- **Given information**:
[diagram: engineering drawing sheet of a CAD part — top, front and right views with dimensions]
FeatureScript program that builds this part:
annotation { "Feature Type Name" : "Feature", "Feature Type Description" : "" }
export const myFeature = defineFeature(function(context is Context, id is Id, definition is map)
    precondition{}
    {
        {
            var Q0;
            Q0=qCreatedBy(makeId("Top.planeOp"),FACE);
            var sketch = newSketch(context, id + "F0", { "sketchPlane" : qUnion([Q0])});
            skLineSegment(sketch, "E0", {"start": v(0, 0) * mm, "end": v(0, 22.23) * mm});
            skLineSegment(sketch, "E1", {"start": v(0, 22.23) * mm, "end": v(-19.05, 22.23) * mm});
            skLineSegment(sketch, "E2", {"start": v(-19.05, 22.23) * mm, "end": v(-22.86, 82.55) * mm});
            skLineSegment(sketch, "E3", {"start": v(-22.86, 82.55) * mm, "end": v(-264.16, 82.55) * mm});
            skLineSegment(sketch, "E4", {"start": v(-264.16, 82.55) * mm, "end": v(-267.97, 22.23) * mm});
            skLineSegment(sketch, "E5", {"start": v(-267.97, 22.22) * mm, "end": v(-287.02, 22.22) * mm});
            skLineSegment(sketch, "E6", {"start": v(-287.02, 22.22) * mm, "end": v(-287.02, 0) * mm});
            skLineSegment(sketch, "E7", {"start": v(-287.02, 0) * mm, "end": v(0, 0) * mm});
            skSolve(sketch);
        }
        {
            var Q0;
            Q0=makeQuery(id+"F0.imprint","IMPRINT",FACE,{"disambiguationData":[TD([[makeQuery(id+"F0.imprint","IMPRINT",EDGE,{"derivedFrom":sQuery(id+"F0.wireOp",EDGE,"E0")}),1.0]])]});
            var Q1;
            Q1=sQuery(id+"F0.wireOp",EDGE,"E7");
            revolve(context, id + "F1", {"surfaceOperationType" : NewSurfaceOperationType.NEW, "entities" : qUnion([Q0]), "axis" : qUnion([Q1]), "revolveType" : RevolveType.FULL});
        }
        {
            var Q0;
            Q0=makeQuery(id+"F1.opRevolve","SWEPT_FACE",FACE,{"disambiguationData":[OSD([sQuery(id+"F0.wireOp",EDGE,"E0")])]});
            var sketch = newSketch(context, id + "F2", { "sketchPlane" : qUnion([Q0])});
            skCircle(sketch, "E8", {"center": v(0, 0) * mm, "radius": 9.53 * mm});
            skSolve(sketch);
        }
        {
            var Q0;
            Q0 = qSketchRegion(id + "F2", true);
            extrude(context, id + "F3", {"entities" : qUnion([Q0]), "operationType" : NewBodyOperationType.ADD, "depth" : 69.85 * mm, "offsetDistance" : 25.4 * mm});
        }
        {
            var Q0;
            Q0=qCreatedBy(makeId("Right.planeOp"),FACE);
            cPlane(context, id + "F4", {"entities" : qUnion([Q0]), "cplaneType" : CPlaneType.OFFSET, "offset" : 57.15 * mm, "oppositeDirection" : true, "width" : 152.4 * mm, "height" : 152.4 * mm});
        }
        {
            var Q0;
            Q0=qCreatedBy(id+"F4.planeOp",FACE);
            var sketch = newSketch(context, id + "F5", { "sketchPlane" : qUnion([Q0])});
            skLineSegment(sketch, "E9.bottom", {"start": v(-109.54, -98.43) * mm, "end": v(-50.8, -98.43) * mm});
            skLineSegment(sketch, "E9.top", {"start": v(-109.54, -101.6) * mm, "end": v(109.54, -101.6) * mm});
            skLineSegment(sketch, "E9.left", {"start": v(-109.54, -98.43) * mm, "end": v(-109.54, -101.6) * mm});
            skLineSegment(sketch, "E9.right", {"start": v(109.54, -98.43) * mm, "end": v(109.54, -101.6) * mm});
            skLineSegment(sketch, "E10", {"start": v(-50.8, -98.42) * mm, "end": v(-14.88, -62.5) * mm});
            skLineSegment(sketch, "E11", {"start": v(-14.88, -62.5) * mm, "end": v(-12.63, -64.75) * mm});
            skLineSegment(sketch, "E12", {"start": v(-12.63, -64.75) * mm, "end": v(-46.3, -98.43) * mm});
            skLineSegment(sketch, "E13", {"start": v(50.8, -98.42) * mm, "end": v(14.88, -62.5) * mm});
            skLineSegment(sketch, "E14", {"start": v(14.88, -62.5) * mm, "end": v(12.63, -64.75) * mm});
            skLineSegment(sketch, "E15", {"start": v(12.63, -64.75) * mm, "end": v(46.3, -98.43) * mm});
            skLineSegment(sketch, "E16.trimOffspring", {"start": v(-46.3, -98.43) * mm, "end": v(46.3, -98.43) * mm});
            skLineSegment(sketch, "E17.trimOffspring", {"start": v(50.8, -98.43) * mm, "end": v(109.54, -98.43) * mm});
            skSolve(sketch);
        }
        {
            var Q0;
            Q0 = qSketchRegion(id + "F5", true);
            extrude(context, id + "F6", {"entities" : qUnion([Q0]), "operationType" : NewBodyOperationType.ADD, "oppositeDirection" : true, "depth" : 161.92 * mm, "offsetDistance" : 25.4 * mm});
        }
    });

==

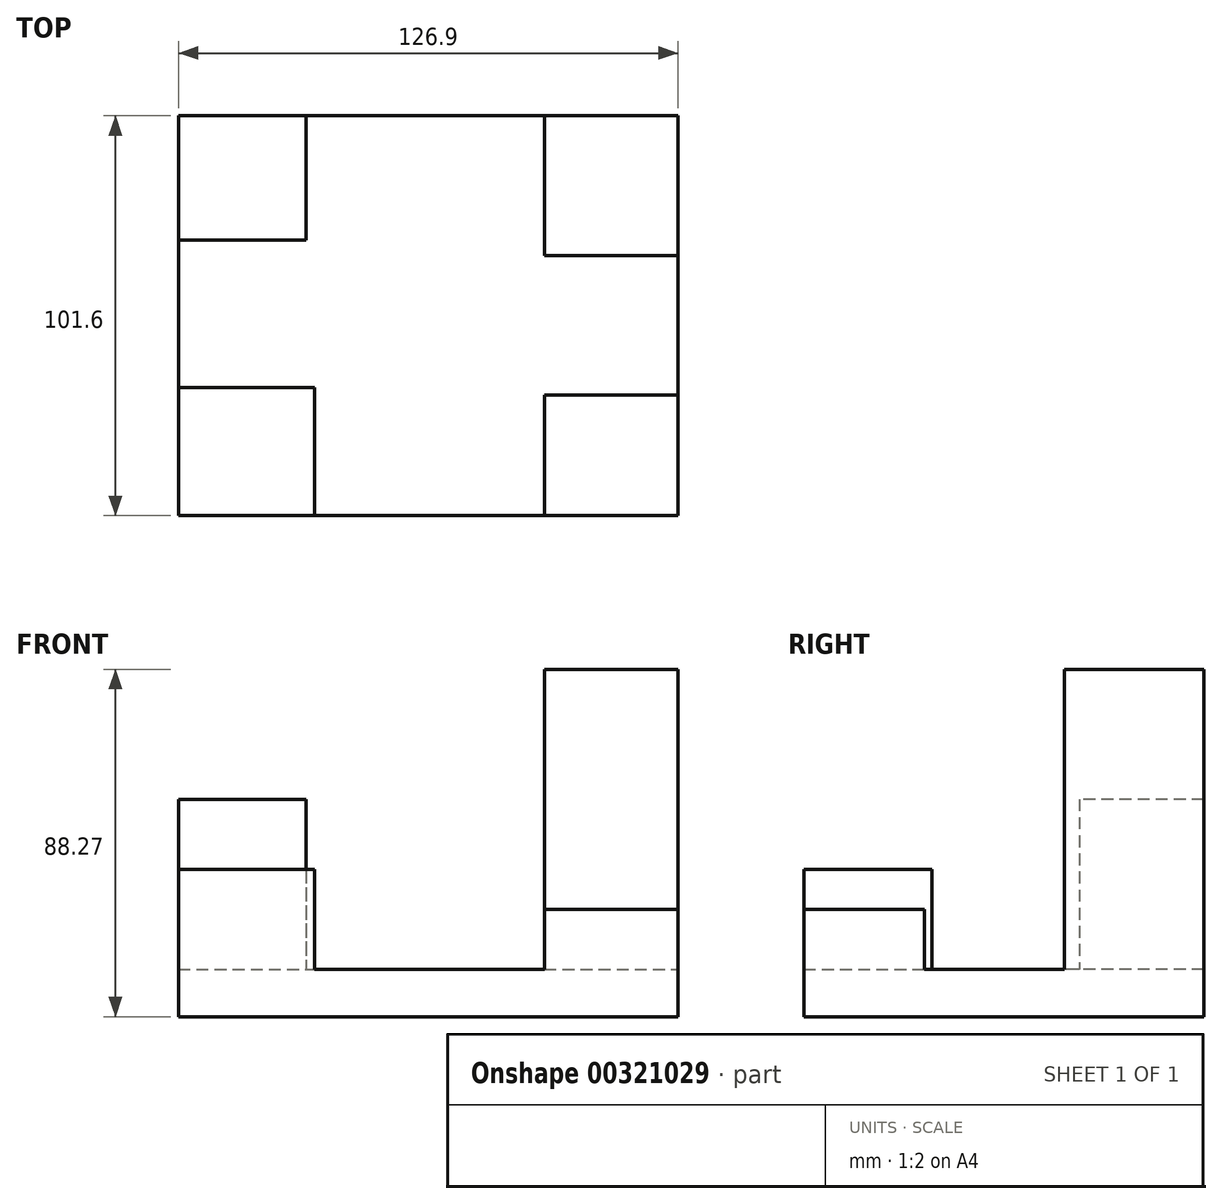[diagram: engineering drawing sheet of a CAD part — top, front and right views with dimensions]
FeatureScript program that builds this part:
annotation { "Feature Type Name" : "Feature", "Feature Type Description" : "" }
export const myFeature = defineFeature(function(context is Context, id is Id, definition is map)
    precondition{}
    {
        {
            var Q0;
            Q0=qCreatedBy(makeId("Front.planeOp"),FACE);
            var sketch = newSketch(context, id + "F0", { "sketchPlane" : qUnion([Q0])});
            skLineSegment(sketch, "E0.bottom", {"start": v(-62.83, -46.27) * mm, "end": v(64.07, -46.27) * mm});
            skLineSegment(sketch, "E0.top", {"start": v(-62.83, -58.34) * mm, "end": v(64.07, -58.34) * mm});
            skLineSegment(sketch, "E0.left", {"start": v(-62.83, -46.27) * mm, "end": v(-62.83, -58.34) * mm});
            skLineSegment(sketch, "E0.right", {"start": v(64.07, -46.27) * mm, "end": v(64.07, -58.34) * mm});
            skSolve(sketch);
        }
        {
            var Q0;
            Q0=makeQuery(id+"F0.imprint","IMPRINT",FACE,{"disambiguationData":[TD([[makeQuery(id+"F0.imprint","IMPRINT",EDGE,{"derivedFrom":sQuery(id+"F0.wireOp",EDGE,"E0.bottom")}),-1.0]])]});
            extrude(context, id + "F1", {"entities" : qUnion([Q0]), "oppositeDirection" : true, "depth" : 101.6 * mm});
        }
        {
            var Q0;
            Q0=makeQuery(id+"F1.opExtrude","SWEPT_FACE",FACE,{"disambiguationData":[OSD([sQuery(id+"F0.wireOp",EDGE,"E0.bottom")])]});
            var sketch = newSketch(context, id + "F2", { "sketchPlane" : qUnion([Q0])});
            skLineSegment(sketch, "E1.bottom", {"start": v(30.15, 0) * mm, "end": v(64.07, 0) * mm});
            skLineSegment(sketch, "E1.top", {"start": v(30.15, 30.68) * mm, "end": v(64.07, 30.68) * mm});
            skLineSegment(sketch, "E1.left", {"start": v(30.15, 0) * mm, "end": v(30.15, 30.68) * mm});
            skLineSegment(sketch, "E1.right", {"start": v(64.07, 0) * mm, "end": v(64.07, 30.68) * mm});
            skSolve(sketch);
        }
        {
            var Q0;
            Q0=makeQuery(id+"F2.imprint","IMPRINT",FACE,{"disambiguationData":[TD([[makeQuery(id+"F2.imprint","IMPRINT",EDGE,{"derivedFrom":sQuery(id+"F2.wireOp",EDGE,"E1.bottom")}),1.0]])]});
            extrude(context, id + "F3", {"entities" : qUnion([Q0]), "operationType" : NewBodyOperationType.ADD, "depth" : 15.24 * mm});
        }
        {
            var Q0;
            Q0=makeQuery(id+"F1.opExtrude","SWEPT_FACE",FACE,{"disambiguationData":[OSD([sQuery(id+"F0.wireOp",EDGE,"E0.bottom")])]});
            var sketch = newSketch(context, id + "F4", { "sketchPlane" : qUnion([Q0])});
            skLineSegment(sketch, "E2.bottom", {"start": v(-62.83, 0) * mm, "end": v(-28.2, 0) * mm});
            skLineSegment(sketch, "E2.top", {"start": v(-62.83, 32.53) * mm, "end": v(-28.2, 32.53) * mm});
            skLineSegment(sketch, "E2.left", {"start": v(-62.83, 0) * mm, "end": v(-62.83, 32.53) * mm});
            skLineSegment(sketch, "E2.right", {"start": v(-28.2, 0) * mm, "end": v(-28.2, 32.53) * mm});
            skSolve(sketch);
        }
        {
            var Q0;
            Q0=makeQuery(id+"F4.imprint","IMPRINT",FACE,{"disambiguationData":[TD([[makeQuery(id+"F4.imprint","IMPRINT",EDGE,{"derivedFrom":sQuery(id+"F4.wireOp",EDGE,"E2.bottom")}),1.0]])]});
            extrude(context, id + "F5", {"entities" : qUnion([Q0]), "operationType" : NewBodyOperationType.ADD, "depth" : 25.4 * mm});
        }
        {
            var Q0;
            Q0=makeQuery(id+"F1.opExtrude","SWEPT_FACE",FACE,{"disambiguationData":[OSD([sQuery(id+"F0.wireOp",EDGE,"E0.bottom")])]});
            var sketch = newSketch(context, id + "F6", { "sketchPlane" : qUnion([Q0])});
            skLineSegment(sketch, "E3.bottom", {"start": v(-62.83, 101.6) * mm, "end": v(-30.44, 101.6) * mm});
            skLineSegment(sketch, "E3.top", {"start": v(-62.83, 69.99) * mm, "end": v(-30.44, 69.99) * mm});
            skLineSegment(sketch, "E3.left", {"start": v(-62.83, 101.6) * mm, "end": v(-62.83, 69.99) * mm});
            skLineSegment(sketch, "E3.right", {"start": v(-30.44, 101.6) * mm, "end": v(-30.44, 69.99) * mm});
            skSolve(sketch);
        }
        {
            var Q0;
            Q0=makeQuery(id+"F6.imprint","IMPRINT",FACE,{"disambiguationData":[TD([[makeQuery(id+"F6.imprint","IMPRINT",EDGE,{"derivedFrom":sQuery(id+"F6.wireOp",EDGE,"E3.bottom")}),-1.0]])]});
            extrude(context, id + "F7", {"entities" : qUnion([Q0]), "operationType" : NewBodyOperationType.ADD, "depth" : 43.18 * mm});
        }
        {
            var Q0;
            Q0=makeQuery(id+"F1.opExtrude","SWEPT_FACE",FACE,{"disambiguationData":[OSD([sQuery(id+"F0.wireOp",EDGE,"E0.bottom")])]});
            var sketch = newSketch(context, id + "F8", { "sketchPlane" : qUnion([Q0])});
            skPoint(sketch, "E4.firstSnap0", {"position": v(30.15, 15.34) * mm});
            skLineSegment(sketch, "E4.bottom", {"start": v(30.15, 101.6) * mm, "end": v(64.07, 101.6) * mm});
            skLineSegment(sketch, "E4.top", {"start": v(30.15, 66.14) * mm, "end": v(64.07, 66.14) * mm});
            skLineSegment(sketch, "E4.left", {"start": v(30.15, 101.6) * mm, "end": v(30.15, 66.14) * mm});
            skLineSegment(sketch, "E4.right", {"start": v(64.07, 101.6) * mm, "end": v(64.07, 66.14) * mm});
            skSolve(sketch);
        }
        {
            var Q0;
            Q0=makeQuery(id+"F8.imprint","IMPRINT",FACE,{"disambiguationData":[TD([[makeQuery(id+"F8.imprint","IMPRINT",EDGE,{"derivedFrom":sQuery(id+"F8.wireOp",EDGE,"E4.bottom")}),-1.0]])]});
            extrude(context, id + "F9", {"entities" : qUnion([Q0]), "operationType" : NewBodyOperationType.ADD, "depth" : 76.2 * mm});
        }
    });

---

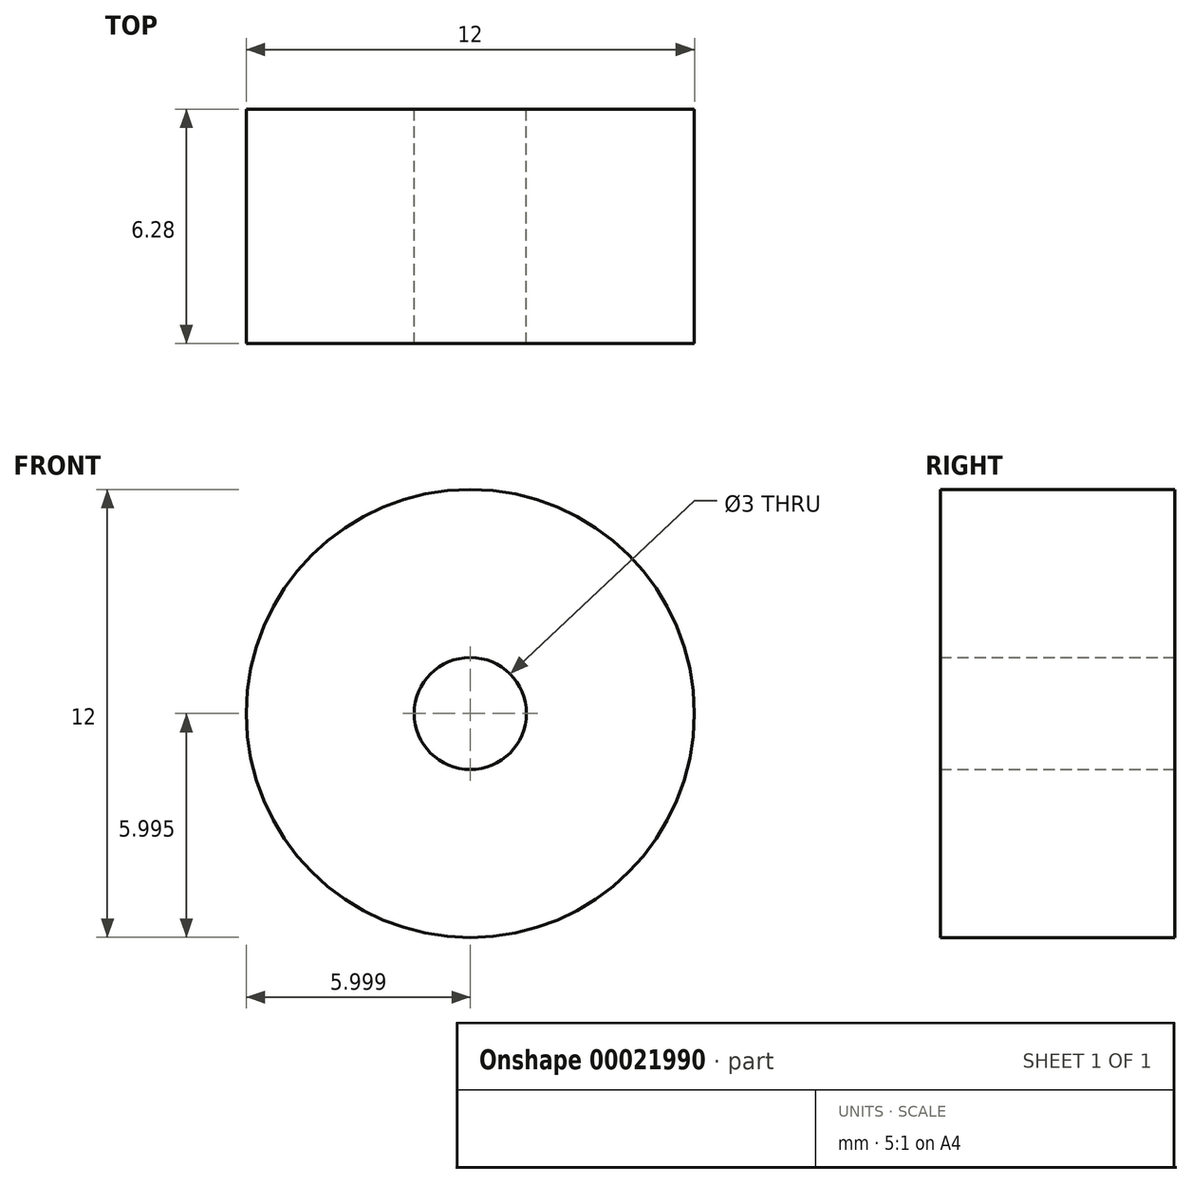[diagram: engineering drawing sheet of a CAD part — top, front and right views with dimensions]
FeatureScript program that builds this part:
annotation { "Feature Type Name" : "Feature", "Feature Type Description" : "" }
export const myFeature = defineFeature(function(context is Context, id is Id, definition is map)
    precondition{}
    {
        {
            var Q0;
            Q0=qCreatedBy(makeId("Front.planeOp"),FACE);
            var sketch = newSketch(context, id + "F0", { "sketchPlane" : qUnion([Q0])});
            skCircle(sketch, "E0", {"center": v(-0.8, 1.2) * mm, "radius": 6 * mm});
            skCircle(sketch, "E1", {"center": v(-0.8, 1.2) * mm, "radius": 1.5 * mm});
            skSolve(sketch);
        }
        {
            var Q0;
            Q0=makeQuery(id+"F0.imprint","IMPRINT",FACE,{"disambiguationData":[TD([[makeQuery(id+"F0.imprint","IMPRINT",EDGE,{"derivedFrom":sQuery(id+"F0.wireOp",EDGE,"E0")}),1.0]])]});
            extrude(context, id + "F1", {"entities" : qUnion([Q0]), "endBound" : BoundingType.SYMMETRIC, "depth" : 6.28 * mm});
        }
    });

- **Stated exercise**: Count the lines above that contain the string "offsetDistance". Reply with the number alone.

- **Response for this exercise**: 2